OBJECTIVES: Dental caries of the permanent dentition is a multifactorial disease resulting from the complex interplay of endogenous and environmental risk factors. The disease is not easily quantitated due to the innumerable possible combinations of carious lesions across individual tooth surfaces of the permanent dentition. Global measures of decay, such as the DMFS index (which was developed for surveillance applications), may not be optimal for studying the epidemiology of dental caries because they ignore the distinct patterns of decay across the dentition. We hypothesize that specific risk factors may manifest their effects on specific tooth surfaces leading to patterns of decay that can be identified and studied. In this study, we utilized two statistical methods of extracting patterns of decay from surface-level caries data to create novel phenotypes with which to study the risk factors affecting dental caries.

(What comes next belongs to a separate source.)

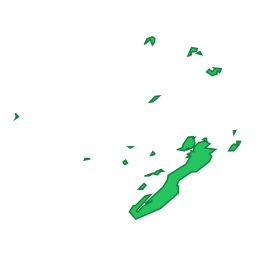 Stykkishólmsbær, Vesturland, Iceland (orthographic projection)
{"feature_id": "244011B37463664010444", "entity_name": "Stykkishólmsbær", "entity_type": "district", "adm_level": 2, "iso_a3": "ISL", "parent_name": "Iceland", "parent_adm1": "Vesturland", "projection": "orthographic", "projection_center": [-22.794, 65.108], "detail": "medium", "context": "isolated", "style": "filled", "palette": "green", "viewbox_px": 256, "rotation_deg": 0, "n_neighbors": 0, "source": "geoboundaries", "source_scale": "gbopen_adm2", "svg_char_len": 1905}
<svg xmlns="http://www.w3.org/2000/svg" viewBox="0 0 256 256"><path d="M178.6,186.2L176.6,185.5L179.2,180.3L191.4,172.0L196.5,171.6L209.4,161.5L211.6,156.3L209.5,154.1L215.6,149.4L205.2,148.0L209.8,143.7L206.7,142.4L206.6,138.3L204.3,138.2L202.7,139.7L206.3,141.4L198.9,142.4L194.9,146.2L193.4,149.8L193.8,151.6L191.1,150.9L190.8,152.9L186.8,154.0L189.6,154.6L186.8,157.3L190.4,156.4L186.0,164.1L168.1,175.4L167.5,179.7L163.1,187.0L145.3,203.4L152.4,200.8L142.5,206.8L137.8,212.1L136.4,210.6L150.8,194.7L145.1,196.0L136.1,205.2L133.0,206.0L129.4,212.0L135.7,219.1L160.6,208.4L178.1,193.3L178.6,186.2ZM193.2,136.6L188.2,137.2L182.7,145.1L182.8,147.4L178.0,149.6L184.3,150.8L189.0,147.3L187.8,149.6L193.0,147.4L195.0,142.8L193.7,140.1L194.9,137.4L192.8,138.3L193.2,136.6ZM221.2,68.8L213.8,68.0L214.7,68.9L212.3,71.8L209.2,69.2L206.6,72.0L212.2,75.6L217.3,73.8L216.5,72.6L217.5,71.1L219.7,72.6L221.2,68.8ZM152.7,36.9L147.1,38.8L144.3,44.4L150.3,39.6L152.4,45.0L154.5,41.8L154.8,38.5L152.7,36.9ZM197.3,48.6L191.6,47.6L187.9,56.0L191.3,54.8L190.8,52.9L192.1,52.0L196.3,51.3L197.3,48.6ZM238.5,145.4L233.6,144.1L231.4,146.3L228.7,150.8L233.6,150.7L238.5,145.4ZM138.5,189.2L142.6,189.3L146.0,185.2L144.1,183.5L138.5,189.2ZM159.4,96.0L155.1,96.4L149.7,102.2L152.9,101.8L159.4,96.0ZM161.3,169.4L156.4,171.4L153.8,173.9L157.4,174.8L160.3,171.5L163.4,171.2L161.3,169.4ZM240.6,141.5L236.3,141.1L238.0,141.9L236.5,143.1L238.6,145.1L240.6,141.5ZM149.6,175.7L153.6,173.0L144.5,176.1L149.6,175.7ZM127.5,163.3L125.6,160.2L123.0,162.0L124.5,164.5L127.5,163.3ZM90.1,158.9L85.1,158.4L84.4,160.0L90.1,158.9ZM15.4,118.9L18.5,116.7L15.4,113.3L16.3,116.9L15.4,118.9ZM150.8,155.4L153.7,154.8L154.8,153.7L152.9,151.6L150.8,155.4ZM201.7,54.7L199.9,51.5L196.7,53.3L201.7,54.7ZM233.9,134.2L235.7,130.5L233.4,130.8L233.9,134.2ZM130.2,148.1L132.4,146.8L128.5,146.9L130.2,148.1Z" fill="#22c55e" stroke="#15803d" stroke-width="1.5"/></svg>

METHODS: Intra-oral dental examinations were performed on 1068 participants aged 18-75 years to assess dental caries. The 128 tooth surfaces of the permanent dentition were scored as carious or not and used as input for principal components analysis (PCA) and factor analysis (FA), two methods of identifying underlying patterns without a priori knowledge of the patterns. Demographic (age, sex, birth year, race/ethnicity, and educational attainment), anthropometric (height, body mass index, waist circumference), endogenous (saliva flow), and environmental (tooth brushing frequency, home water source, and home water fluoride) risk factors were tested for association with the caries patterns identified by PCA and FA, as well as DMFS, for comparison. The ten strongest patterns (i.e. those that explain the most variation in the data set) extracted by PCA and FA were considered.

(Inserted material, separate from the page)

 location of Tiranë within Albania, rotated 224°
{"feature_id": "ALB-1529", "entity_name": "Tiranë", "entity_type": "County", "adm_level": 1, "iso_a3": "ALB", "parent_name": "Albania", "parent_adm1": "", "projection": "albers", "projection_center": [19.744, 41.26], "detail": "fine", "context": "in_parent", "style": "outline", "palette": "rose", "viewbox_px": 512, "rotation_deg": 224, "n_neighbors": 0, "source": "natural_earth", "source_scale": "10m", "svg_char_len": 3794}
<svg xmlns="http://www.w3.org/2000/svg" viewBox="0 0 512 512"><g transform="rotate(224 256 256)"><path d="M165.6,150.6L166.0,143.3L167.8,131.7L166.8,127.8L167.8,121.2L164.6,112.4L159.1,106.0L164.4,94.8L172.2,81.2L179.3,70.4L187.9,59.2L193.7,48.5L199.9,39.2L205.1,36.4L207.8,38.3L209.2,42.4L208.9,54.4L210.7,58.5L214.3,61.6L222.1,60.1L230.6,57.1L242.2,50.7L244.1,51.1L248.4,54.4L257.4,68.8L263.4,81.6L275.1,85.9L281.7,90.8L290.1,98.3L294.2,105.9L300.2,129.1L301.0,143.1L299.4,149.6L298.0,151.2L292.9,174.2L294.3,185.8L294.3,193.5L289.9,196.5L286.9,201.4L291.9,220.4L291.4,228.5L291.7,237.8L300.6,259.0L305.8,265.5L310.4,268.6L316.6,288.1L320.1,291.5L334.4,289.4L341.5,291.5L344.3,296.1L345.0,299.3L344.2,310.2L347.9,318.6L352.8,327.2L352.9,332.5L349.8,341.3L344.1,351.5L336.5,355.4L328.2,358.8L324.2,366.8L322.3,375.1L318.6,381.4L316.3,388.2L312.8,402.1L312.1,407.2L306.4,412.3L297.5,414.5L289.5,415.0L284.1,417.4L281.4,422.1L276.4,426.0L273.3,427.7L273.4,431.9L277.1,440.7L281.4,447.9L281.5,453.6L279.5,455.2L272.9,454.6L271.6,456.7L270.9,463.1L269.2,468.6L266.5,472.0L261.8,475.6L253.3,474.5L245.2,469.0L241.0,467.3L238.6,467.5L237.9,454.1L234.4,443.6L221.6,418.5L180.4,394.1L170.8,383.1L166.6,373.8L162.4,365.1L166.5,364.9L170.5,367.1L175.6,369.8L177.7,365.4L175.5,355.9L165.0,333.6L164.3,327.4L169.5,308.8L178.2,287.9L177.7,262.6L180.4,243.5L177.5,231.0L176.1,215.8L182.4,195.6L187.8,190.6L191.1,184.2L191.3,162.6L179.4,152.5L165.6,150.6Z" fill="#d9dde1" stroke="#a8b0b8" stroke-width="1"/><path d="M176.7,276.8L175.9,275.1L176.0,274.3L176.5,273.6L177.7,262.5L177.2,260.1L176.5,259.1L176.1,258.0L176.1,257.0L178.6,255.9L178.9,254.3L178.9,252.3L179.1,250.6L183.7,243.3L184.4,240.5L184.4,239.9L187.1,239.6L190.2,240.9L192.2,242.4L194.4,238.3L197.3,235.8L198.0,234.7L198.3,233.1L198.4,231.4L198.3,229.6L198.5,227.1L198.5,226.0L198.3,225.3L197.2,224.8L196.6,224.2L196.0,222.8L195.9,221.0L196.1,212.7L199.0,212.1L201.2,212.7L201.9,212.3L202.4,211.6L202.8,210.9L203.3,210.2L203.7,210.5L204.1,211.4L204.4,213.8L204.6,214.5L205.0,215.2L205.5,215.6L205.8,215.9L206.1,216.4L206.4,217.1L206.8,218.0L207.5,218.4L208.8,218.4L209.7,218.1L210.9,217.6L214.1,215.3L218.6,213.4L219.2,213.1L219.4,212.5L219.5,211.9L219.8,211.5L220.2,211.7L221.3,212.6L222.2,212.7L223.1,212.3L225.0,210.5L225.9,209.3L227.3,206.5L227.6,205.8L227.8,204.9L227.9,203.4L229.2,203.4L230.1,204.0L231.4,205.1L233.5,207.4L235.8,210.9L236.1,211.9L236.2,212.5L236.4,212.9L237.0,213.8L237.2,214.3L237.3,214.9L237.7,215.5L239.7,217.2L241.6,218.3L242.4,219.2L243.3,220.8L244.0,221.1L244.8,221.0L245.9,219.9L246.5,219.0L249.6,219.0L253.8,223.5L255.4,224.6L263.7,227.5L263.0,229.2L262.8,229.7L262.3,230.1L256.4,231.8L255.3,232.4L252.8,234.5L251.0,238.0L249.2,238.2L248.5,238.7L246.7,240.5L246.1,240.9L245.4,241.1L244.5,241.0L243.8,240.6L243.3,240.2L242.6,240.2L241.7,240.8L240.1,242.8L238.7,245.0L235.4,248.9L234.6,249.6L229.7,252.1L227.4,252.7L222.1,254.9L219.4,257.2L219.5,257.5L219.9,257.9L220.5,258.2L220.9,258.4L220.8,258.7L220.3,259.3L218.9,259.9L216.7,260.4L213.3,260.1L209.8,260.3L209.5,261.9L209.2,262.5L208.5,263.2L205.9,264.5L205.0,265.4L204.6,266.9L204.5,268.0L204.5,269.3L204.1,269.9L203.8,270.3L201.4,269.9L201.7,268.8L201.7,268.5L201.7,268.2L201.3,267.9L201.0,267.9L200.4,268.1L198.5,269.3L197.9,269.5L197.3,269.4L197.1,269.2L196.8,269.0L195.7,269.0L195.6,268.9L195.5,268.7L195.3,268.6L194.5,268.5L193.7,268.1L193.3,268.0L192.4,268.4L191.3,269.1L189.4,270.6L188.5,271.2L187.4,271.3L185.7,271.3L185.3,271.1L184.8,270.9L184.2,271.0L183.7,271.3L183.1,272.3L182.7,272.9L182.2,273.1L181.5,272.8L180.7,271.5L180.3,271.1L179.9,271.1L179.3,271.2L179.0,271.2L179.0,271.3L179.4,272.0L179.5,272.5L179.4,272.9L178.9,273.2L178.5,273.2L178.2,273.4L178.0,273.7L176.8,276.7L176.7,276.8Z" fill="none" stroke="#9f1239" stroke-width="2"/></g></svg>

RESULTS: The three strongest patterns identified by PCA reflected (i) global extent of decay (i.e. comparable to DMFS index), (ii) pit and fissure surface caries and (iii) smooth surface caries, respectively. The two strongest patterns identified by FA corresponded to (i) pit and fissure surface caries and (ii) maxillary incisor caries. Age and birth year were significantly associated with several patterns of decay, including global decay/DMFS index. Sex, race, educational attainment, and tooth brushing were each associated with specific patterns of decay, but not with global decay/DMFS index.
CONCLUSIONS: Taken together, these results support the notion that caries experience is separable into patterns attributable to distinct risk factors. This study demonstrates the utility of such novel caries patterns as new outcomes for exploring the complex, multifactorial nature of dental caries.